### Work required
After finding the line that includes "right elbow: (192, 330, 0)" in the records below, transcribe it and each line after it through the last, exactly, and add nothing.

(Material for this exercise Opens)

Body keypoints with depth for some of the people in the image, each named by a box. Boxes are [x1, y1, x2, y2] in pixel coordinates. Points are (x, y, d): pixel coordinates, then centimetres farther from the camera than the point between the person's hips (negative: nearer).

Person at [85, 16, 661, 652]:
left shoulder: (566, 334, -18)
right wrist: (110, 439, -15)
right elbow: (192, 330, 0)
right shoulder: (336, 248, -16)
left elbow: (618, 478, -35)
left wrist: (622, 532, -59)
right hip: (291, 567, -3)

(Material for this exercise Closes)

### Exercise result
right elbow: (192, 330, 0)
right shoulder: (336, 248, -16)
left elbow: (618, 478, -35)
left wrist: (622, 532, -59)
right hip: (291, 567, -3)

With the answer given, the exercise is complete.